SET TASK 1> In the interview excerpt on mass action below, how long before Mr de Klerk moved into Boipatong did Intelligence carry out its check?
SET TASK 2> Transcribe the part of the interview excerpt on mass action below that opens with the words containing "FC. At an official" and closes with "misled that government.".
SET TASK 3> Carry the interview excerpt on mass action below forward from the point where it stops.

FC. At an official level it's the radicals really. At the official level it's the radicals who are really creating the problem. But when you talk outside the official levels, like you talk to Roelf Meyer and others, you will realise that they know very well that that story is not a valid story. They don't want to say they were mistaken, they believe there are radicals who are driving the ANC and that's why the ANC is not coming to a settlement. I actually no more believe what they believe. It's a strange way to say it. Somehow somebody told them mass action wouldn't succeed, their Intelligence. I believe that there might be Intelligence elements who also misled that government.
. Take the example of visiting Boipatong. Twenty minutes before Mr de Klerk moves into Boipatong they check, Intelligence check, and they say it's OK he can go in. And I believe anybody doing proper intelligence should have realised that de Klerk would never be allowed to get into that place. It's either they misled him to lead him into that situation so that he feels it himself and, of course, had an occasion of shooting people for no particular reason. I believe the intelligence they get, business also began to believe that that mass action wasn't going to happen. I also almost believed it because every commentator was saying that mass action won't happen, the ANC is going to mess itself up. And they were expecting that they would mess themselves so much badly that they would come running into the negotiation table and that hasn't happened. So I'm not sure about the information they operate on any more.
POM. Do you think that the mass action was successful in the political sense that it exceeded the government's expectations to an extent where they know that future mass actions of this nature will further damage the economy, i.e. their particular interests, and push them in the direction of going back to the table, finding a face-saving formula with the ANC or do you believe they are really saying it happened because if it did happen and if it exceeded our expectations it was because of intimidation?

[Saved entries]
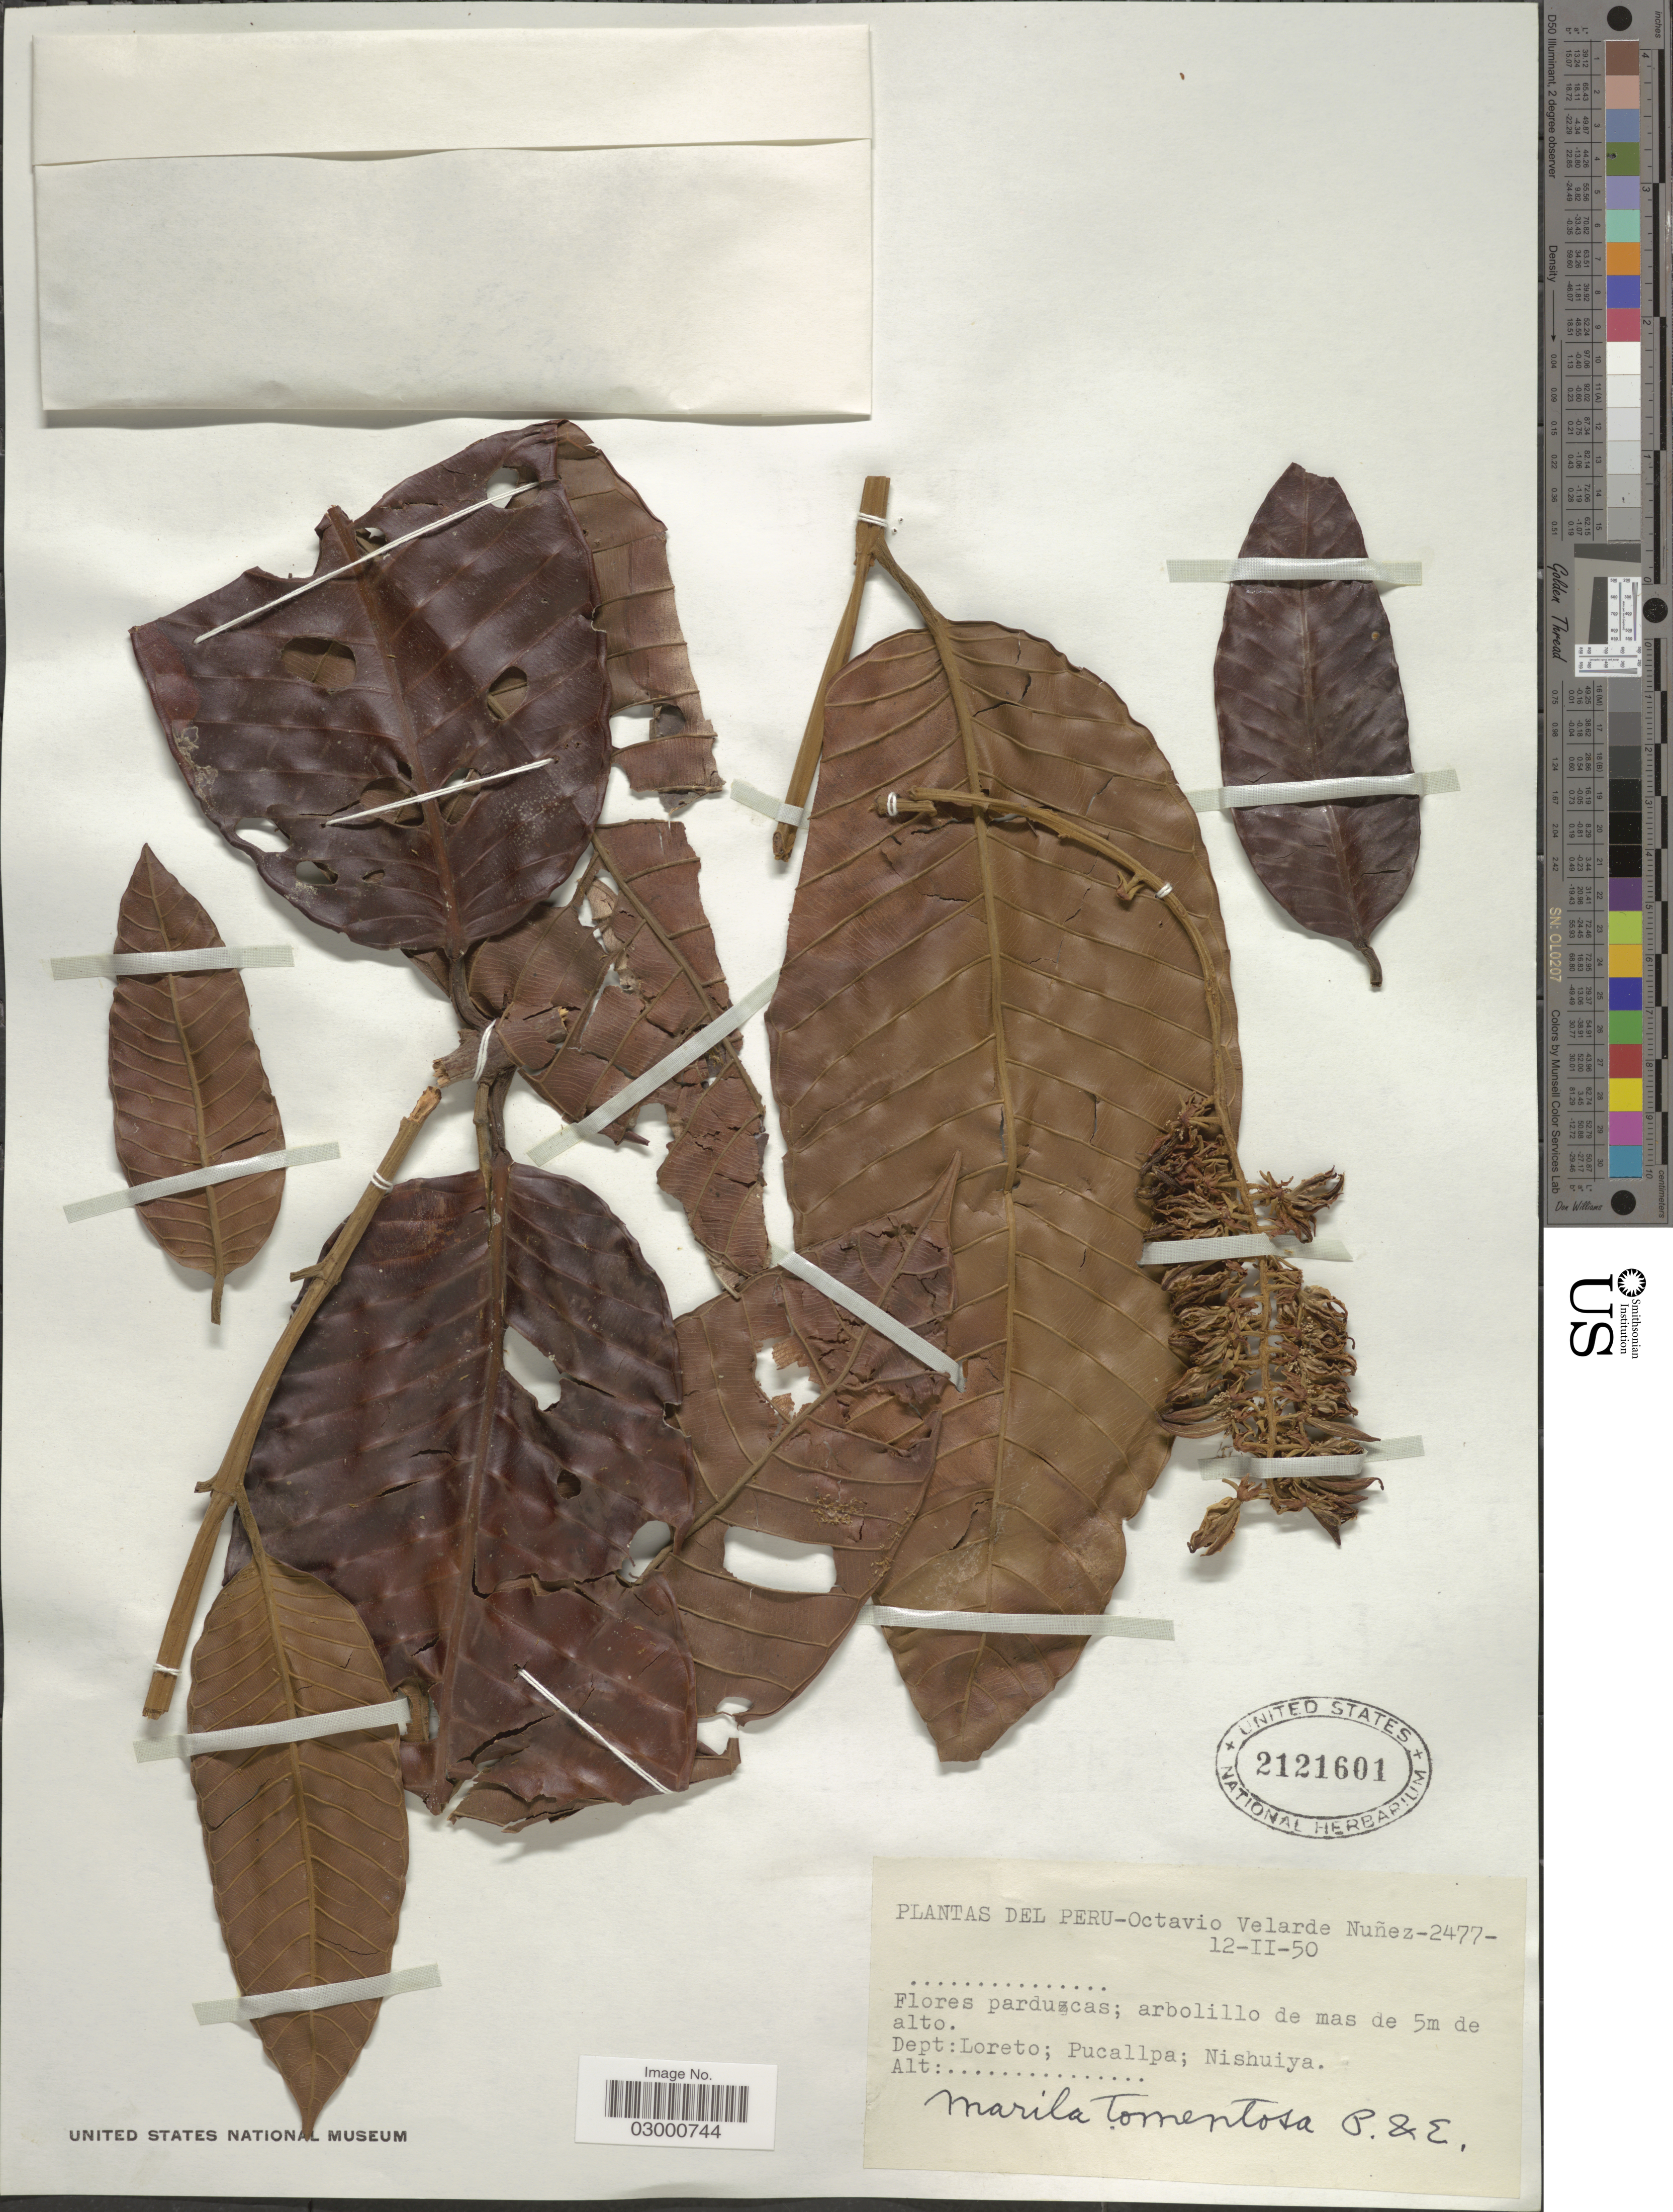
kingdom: Plantae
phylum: Tracheophyta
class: Magnoliopsida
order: Malpighiales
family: Calophyllaceae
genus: Marila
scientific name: Marila tomentosa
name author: Poepp.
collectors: O. Velarde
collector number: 2477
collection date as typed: Transcribed d/m/y: 12/2/50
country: Peru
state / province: Loreto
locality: Dept: Loreto; Pucallpa; Nishuiya.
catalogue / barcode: US 2121601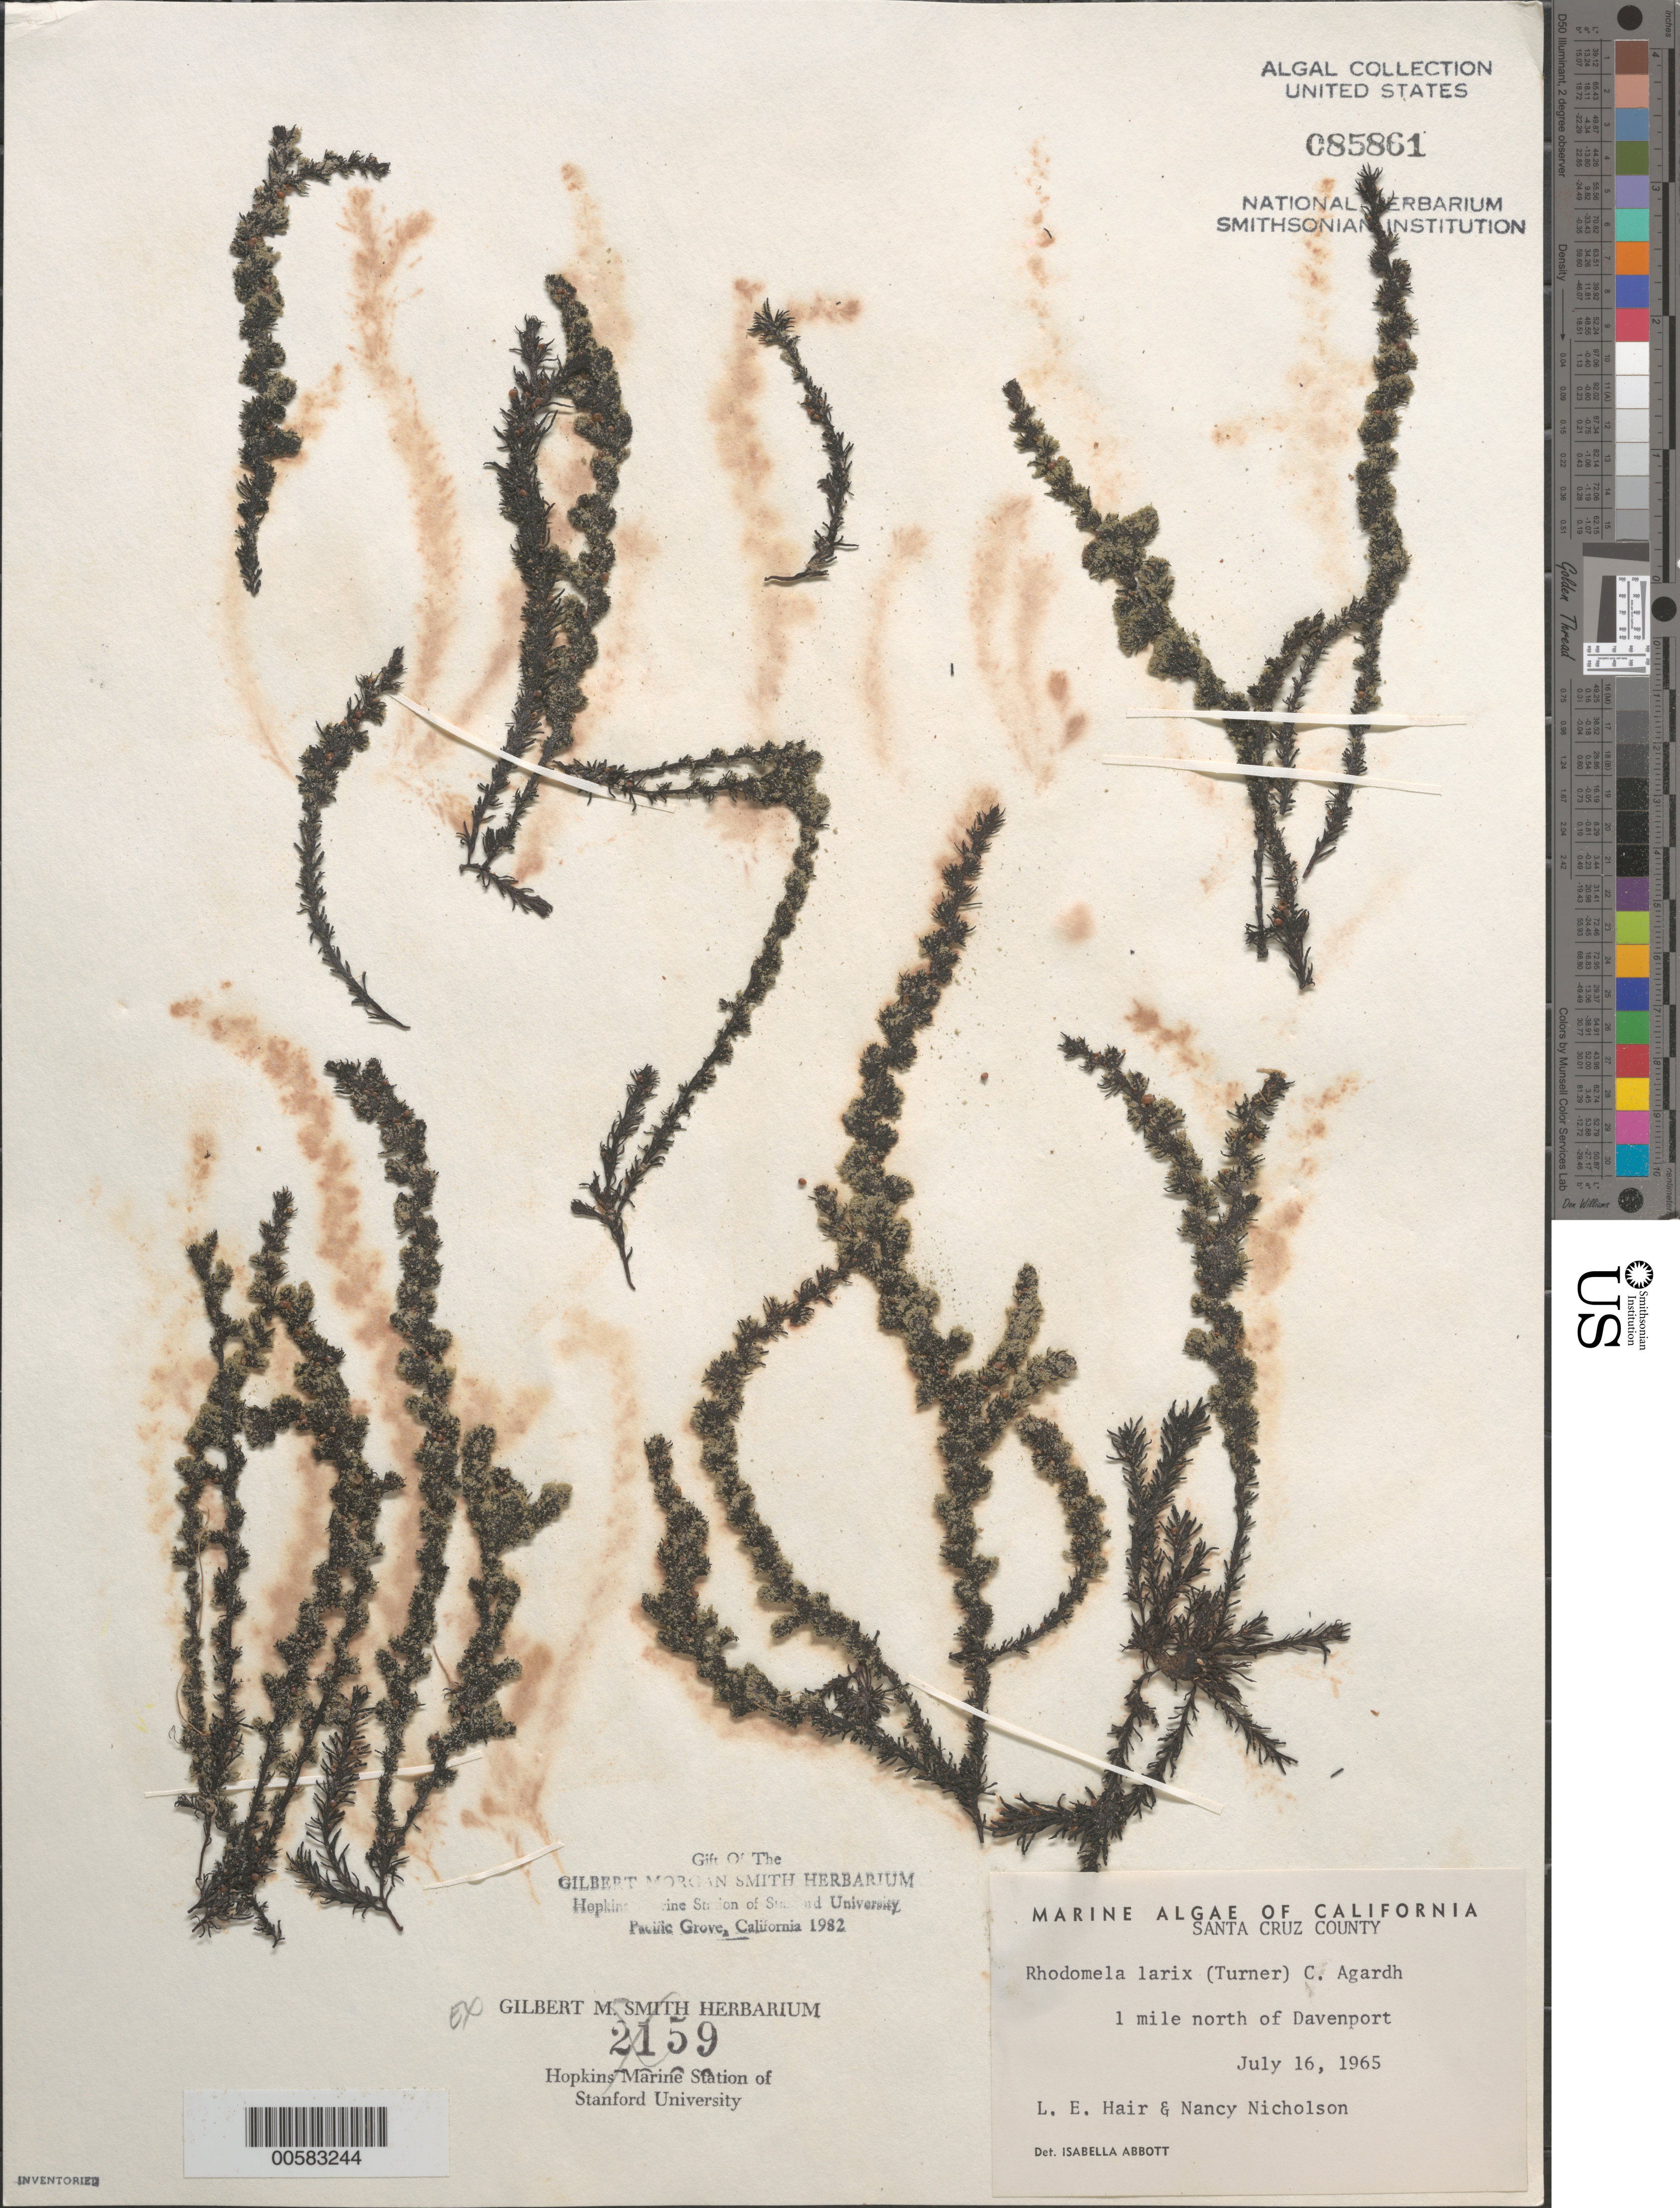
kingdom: Plantae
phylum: Rhodophyta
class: Florideophyceae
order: Ceramiales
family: Rhodomelaceae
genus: Neorhodomela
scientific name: Neorhodomela larix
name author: (Turner) Masuda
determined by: Algae name updating Project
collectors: L. Hair & N. Nicholson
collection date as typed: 16 Jul 1965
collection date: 1965-07-16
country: United States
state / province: California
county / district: Santa Cruz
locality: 1 mile north of Davenport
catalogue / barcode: US 85861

EXERCISE ANSWER 1> Twenty minutes before.

EXERCISE ANSWER 2>
FC. At an official level it's the radicals really. At the official level it's the radicals who are really creating the problem. But when you talk outside the official levels, like you talk to Roelf Meyer and others, you will realise that they know very well that that story is not a valid story. They don't want to say they were mistaken, they believe there are radicals who are driving the ANC and that's why the ANC is not coming to a settlement. I actually no more believe what they believe. It's a strange way to say it. Somehow somebody told them mass action wouldn't succeed, their Intelligence. I believe that there might be Intelligence elements who also misled that government.

EXERCISE ANSWER 3>
FC. Yes. There was intimidation, etc., and so forth and they are banking on the fact that people get tired of stayaways and mass actions and they expected a reaction when Inkatha opposed it and it was still normal, but when the PAC did so and AZAPO and NACTU they actually thought, now we're going to have a conflict within the black communities during mass action and it didn't happen. In fact all those parties had withdrawn and the ANC and COSATU pulled out that type of mass action proved the opposite, that they do have some following in here. But I don't think the importance of the mass action for me is whether it can cause so much damage to the government that it would not survive. I think the people who would be more hard hit would be business and if business were the voters then the government would have been in trouble.
POM. So is the strategy that mass action puts pressure on business to put pressure on the government?
FC. Exactly. I think because the actions that were taken weren't really putting pressure directly on government. It was more on business and business is the one that sustains government with their taxes and all this stuff. If business took a stand tomorrow and said we can't have this government, this government wouldn't last for a long time. And so I think it's in that sense, more indirect than direct. But it also dealt with the myth, you see they were saying that they are irresponsible going to mass action, etc. But what mass action proved, which is just the opposite, is that they are more privileged. If they doubt their support. They say Mandela wasn't sure about his support so he resorts to mass action. When de Klerk is not sure of his support he uses taxpayers money to go and test his support. The playing is not level. It's not equal and that's where the church leaders have said, "We can't condemn mass action because these people have no right to get a referendum to test their support and they have the right to use mass action. What we are concerned about is that it must be peaceful and accept the other people's rights." So that's really what it is psychologically in terms of politics and that if they repeated that event again the government would find it more and more difficult to justify it. But the ANC has formidable obstacles.
POM. To repeat it again.
FC. Yes, I mean it's not an easy thing.
POM. We talked to people in Thokoza where some of the men had lost their jobs and their complaint was that they were small businesses and they didn't belong to a union and the complaint was that COSATU played a big role in all of this but it's members were protected.
FC. And the others were not protected, that's fact.
POM. And they're paying the cost, not the people who actually call it.
FC. The big unions can deal with the problem but they can't. They become victims of circumstances in a sense, yes.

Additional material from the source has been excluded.